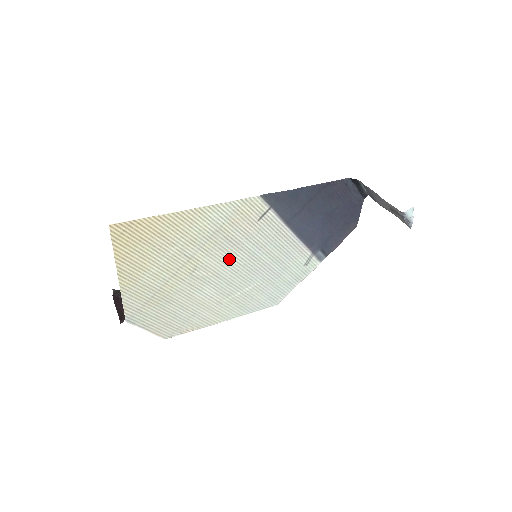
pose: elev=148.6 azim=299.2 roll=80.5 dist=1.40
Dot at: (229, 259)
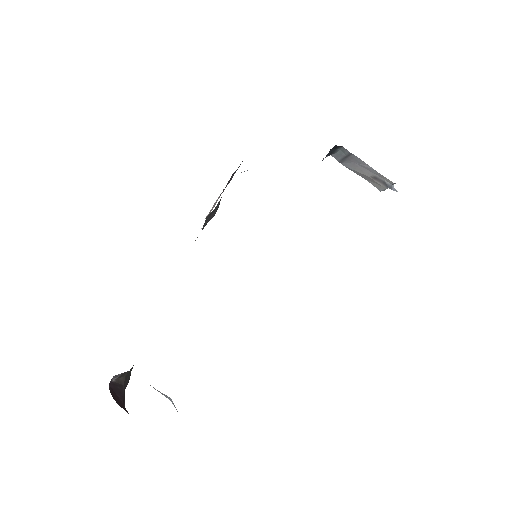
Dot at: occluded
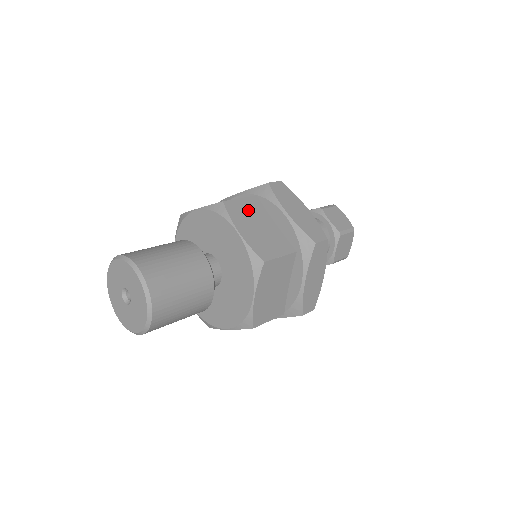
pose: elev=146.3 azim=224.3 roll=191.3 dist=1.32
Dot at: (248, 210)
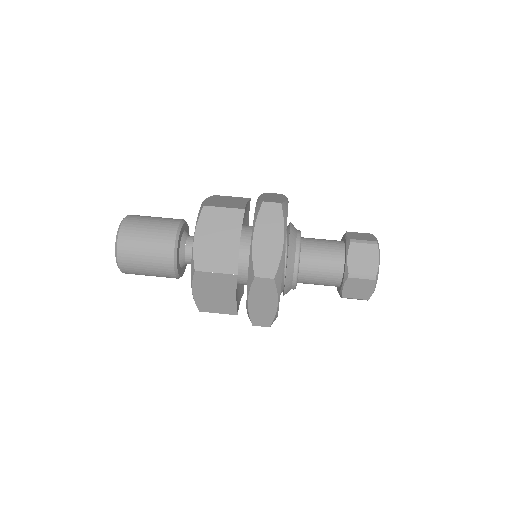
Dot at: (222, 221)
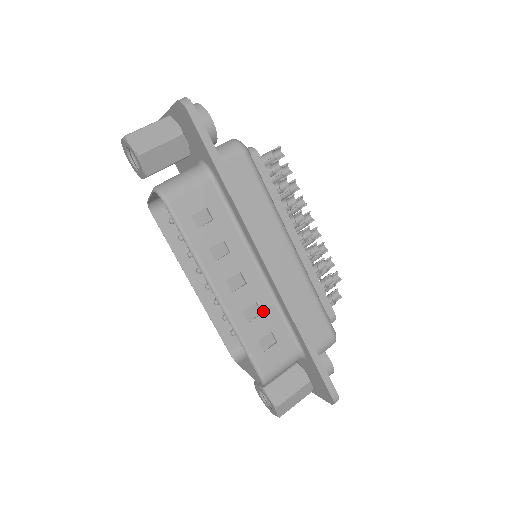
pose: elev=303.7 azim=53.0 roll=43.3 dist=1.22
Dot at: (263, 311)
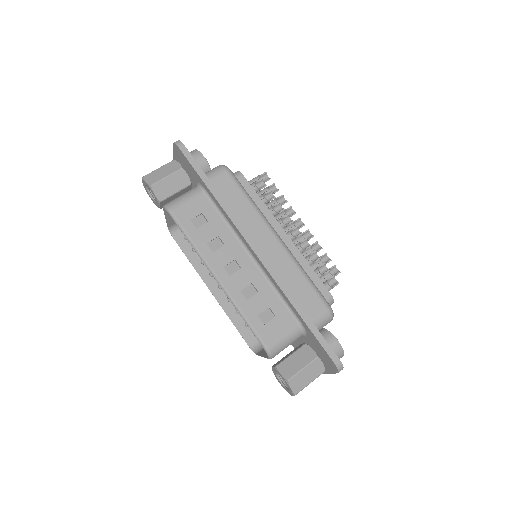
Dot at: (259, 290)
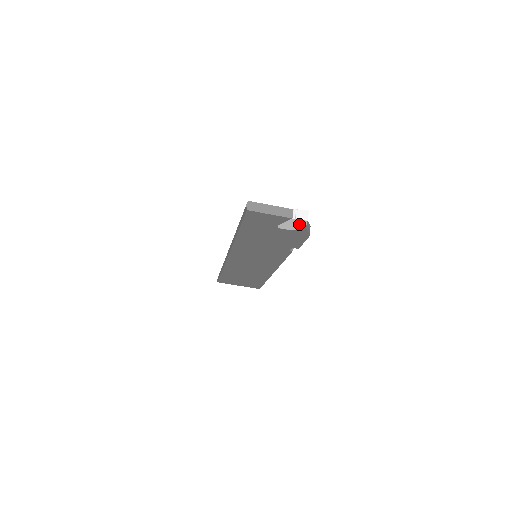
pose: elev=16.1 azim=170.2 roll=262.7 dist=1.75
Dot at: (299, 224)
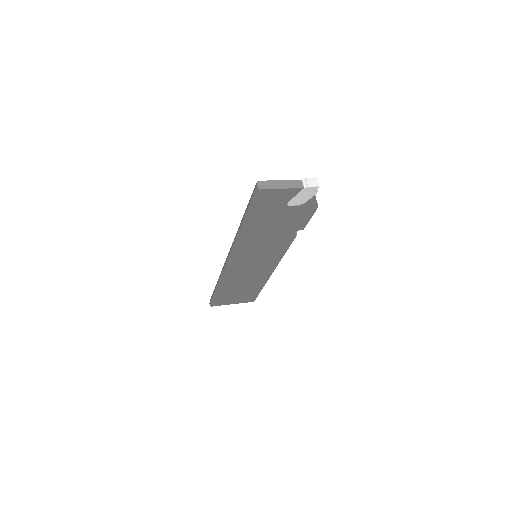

◆ ◆ ◆ ◆

**Zu erledigen**
Kannst du sämtliche Zeilen oben als JSON-Liste von Zeichenketten ausgeben, mit einem Eintrag pro Zeile und ohne Leerzeilen? Lass dabei die Bilder weg.

**Lösung**
[
  "pose: elev=148.6 azim=299.2 roll=80.5 dist=1.40",
  "Dot at: (229, 259)",
  "Dot at: occluded",
  "pose: elev=146.3 azim=224.3 roll=191.3 dist=1.32",
  "Dot at: (248, 210)",
  "Dot at: (222, 221)",
  "pose: elev=303.7 azim=53.0 roll=43.3 dist=1.22",
  "Dot at: (263, 311)",
  "Dot at: (259, 290)",
  "pose: elev=16.1 azim=170.2 roll=262.7 dist=1.75",
  "Dot at: (299, 224)"
]